§ WHAT THIS EXERCISE ASKS:
A. In the forum post on Forth and C code efficiency, which kind of code does the writer say you usually need at most, and that makes debugging more comfortable?
B. Go on with the forum post on Forth and C code efficiency, starting right after its final sentence.

§ EXCERPTED PASSAGE:
● ● ● ● ●
Now about the efficiency. If you think that standard C
compilers produce some specially efficient code - just start
some machine debugger and take a look - you'll be surpised.
You are not using HP compiler with 3-level optimizaion - right?
Forth code is usually compiled as a threaded but you can quite
easily convert it to subroutine threaded and even pure machine
code (or you can purchase some professional FORTH sytem to do
that for you - still at the fraction of cost of even the worst
C-based cross-development system). In most cases you actually
woun't need anything more then subroutine threaded code and it
makes debugging much more comfortable. The space efficiency is a
matter of tradeoff - you can use threaded code and have very
small executable code, subroutine threaded and have somewhat
longer but still substantially smaller code (comapred to usual C
compiled code) and finaly you can use so called native code
(most FORTH words "expanded" into a sequence of machine code
istructions instead of subroutine calls or just addresses) and
have quite large executable code but still smaller than usual
product of C-compiler. This is usually different if you are just
producing an isolated program on some other OS since then you
must include most of FORTH kernel in order to make a stand-alone
application. But if you are producing new OS then you already
have that 16-128 K FORTH kernel in yor machine and all
executable code uses it.
● ● ● ● ●
§ DATASET EXTRACT:
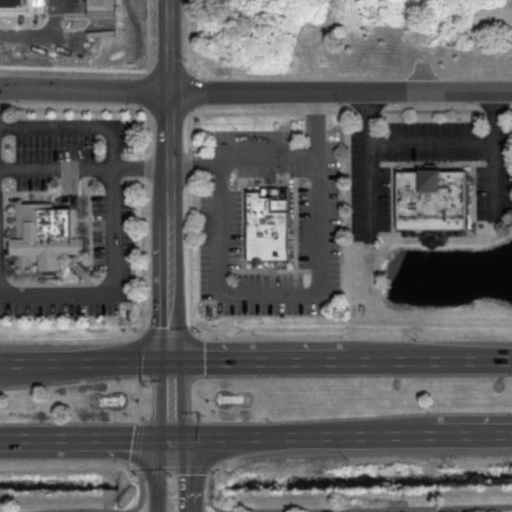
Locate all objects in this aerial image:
building: (23, 0)
road: (18, 41)
road: (147, 55)
road: (188, 55)
road: (85, 90)
road: (341, 91)
road: (228, 110)
road: (169, 111)
road: (105, 129)
road: (458, 140)
road: (147, 146)
road: (267, 157)
road: (371, 159)
parking lot: (427, 162)
road: (55, 169)
road: (497, 175)
road: (171, 181)
building: (431, 197)
building: (436, 198)
parking lot: (79, 206)
building: (270, 226)
building: (271, 227)
parking lot: (266, 228)
building: (48, 234)
building: (49, 235)
road: (110, 286)
road: (284, 293)
road: (164, 330)
road: (139, 353)
road: (343, 361)
traffic signals: (174, 362)
road: (87, 363)
road: (139, 398)
road: (174, 400)
road: (343, 437)
road: (87, 438)
traffic signals: (175, 438)
road: (137, 443)
road: (172, 467)
road: (155, 471)
road: (189, 473)
road: (106, 510)
road: (342, 510)
road: (359, 511)
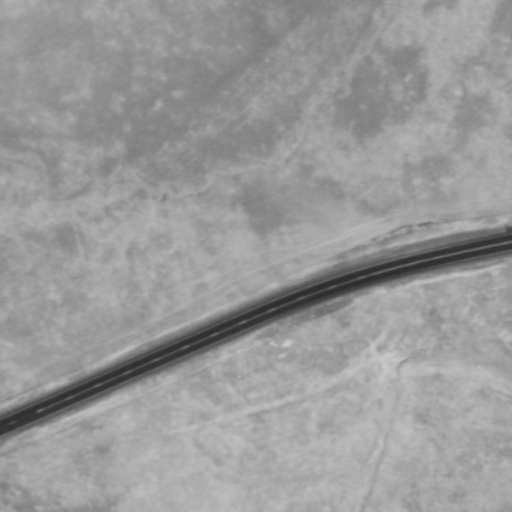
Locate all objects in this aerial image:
road: (249, 317)
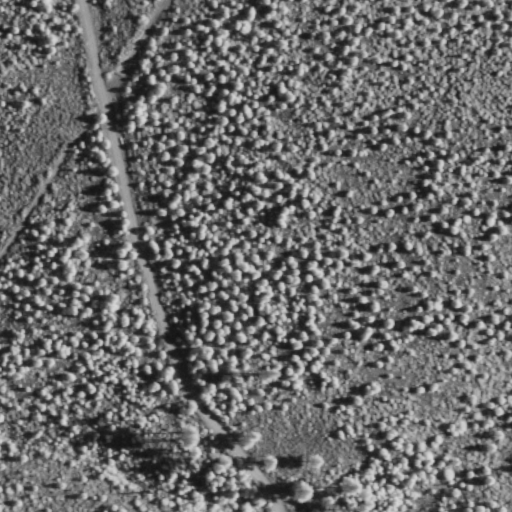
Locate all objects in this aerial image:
road: (88, 133)
road: (146, 271)
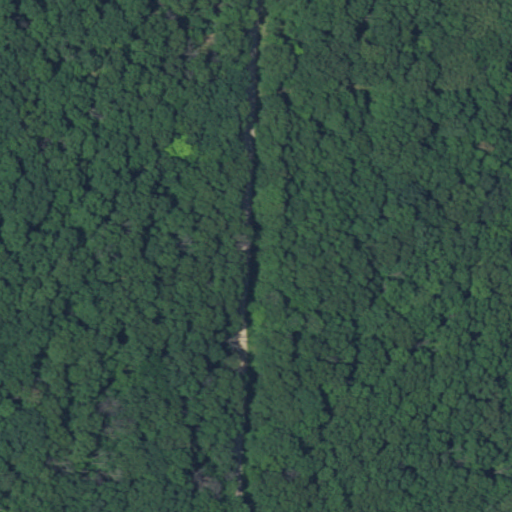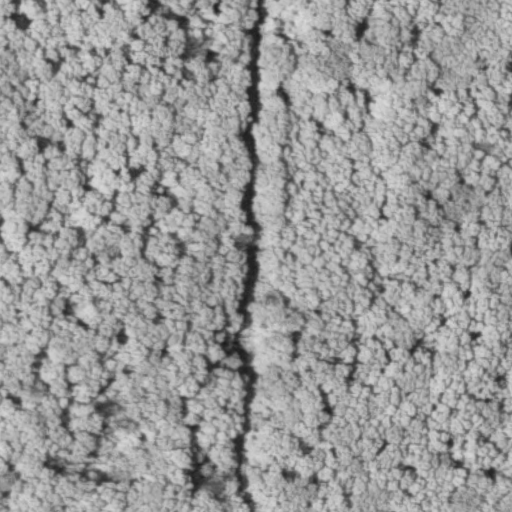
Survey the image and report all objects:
road: (238, 255)
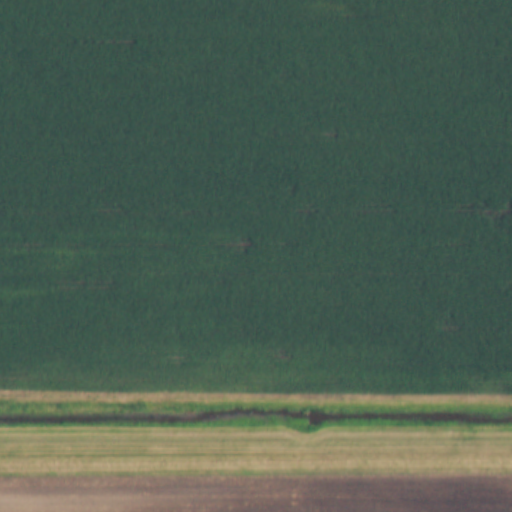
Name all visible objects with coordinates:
road: (256, 444)
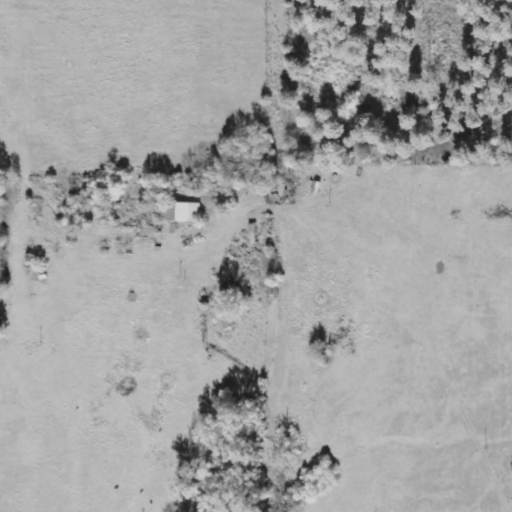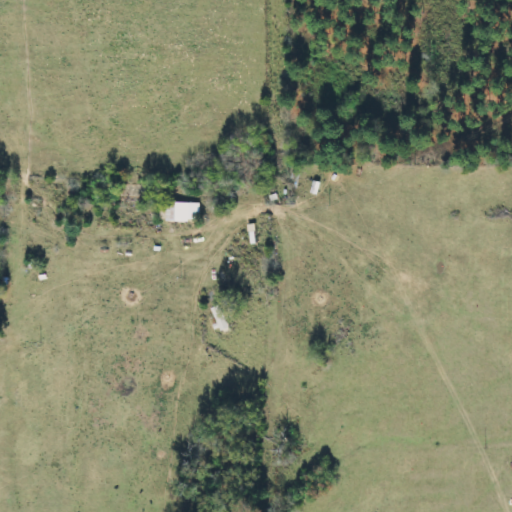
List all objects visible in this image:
● ● ● ● ●
§ OUTPUTS IN ORDER:
A. Subroutine threaded code.

B.
I suppose that you intend to produce experimental OS, not
something that you would immediately try to sell. Otherwise you
might have to 'force' your emnploees to learn FORTH. In that case
you should thain them in a try-and-see manner since that is
definitely the easyest and the fastest vay to leran FORTH. Once, I
gave a friend of mine "Starting Forth" and after a 7 days he was
able not only to read/write in FORTH but even to understand
explanations of FORTH internals - and he wasn't programmer.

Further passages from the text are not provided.